▸ **Task requirements**:
In the data below, which lines contain "yang"? List them by copying each one.

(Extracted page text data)
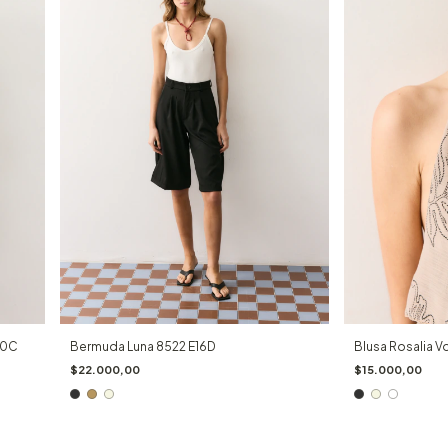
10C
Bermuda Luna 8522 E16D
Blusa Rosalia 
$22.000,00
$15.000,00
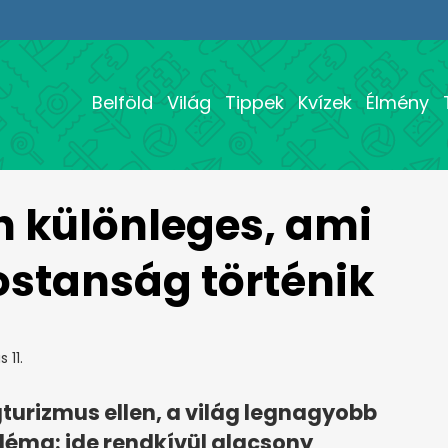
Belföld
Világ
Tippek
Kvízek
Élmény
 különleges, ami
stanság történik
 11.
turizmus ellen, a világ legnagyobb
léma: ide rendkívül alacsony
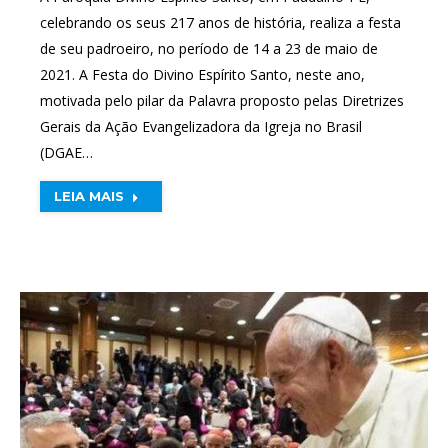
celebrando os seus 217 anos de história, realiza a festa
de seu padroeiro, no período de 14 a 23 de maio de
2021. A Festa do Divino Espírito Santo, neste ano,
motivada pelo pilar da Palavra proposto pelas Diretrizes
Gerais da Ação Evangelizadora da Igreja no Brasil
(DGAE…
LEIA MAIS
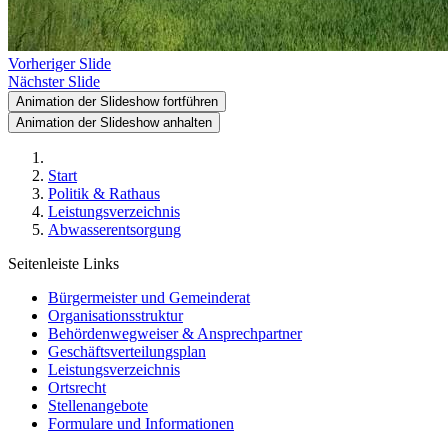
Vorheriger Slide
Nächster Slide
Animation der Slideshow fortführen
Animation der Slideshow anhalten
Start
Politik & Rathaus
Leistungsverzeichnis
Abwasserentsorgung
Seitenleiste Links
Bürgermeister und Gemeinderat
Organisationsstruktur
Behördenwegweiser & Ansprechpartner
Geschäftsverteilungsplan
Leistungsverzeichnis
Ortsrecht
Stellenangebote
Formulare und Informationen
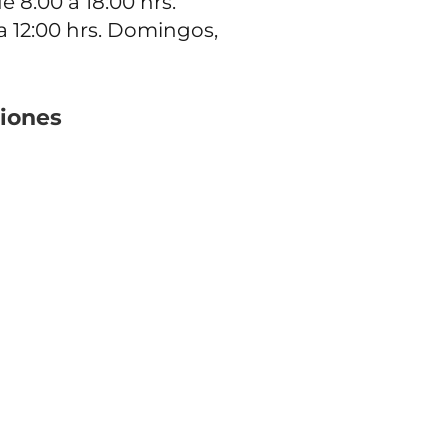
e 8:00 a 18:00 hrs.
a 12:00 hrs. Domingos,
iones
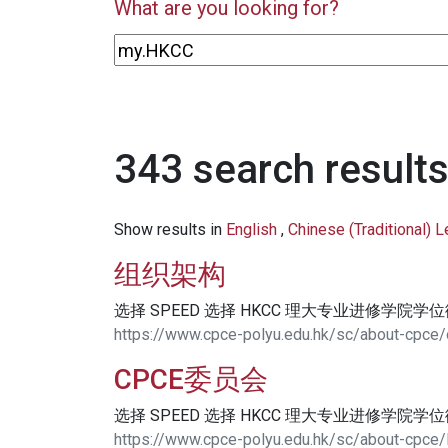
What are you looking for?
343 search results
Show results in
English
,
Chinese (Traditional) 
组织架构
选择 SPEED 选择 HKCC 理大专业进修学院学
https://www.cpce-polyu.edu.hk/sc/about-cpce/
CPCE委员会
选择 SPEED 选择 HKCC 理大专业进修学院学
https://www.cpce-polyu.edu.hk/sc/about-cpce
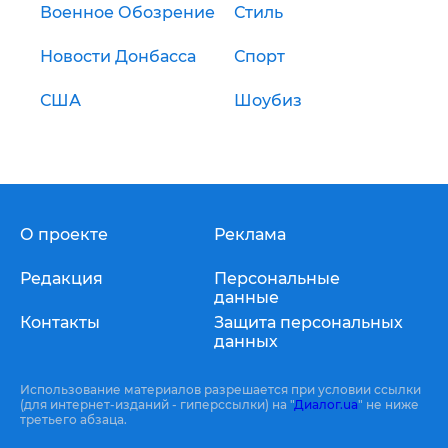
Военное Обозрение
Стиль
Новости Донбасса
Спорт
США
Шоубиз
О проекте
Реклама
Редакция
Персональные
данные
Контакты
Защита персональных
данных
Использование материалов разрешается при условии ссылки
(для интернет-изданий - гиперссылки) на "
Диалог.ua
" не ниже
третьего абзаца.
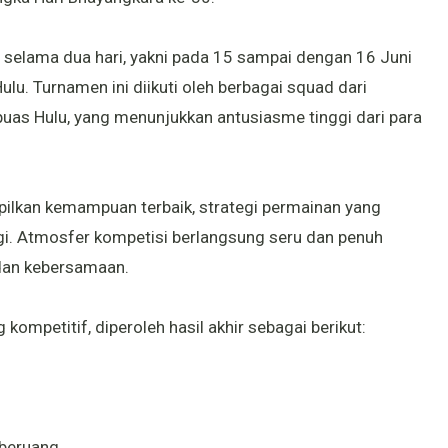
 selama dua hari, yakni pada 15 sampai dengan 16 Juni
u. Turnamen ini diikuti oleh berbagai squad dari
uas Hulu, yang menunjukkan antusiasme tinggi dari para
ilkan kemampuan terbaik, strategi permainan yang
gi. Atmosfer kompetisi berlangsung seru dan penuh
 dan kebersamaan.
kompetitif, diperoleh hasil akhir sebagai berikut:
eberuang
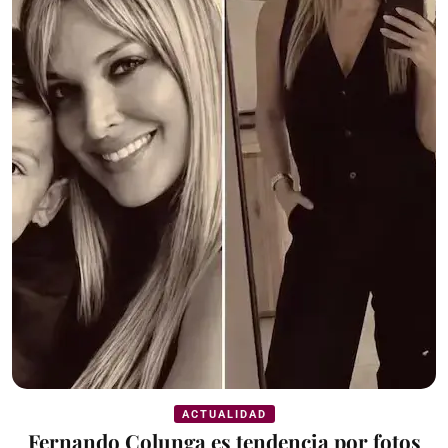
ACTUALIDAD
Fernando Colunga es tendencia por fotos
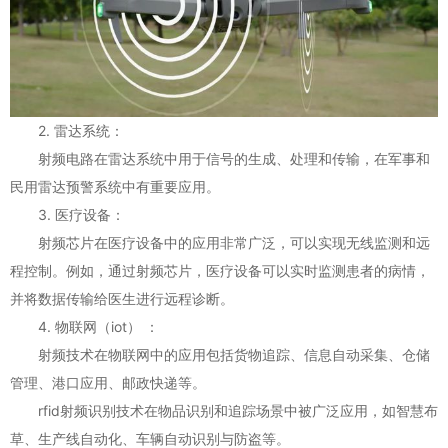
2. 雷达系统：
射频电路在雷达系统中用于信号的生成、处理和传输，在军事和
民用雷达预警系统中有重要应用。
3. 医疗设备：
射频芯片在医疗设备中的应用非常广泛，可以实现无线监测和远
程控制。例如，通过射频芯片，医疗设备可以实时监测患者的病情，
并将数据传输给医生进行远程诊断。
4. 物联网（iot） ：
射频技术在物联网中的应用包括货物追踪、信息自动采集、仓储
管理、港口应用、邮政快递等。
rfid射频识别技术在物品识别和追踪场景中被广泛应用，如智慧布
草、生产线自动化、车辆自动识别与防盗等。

▸ **Answer section**:
uas Hulu, yang menunjukkan antusiasme tinggi dari para
ilkan kemampuan terbaik, strategi permainan yang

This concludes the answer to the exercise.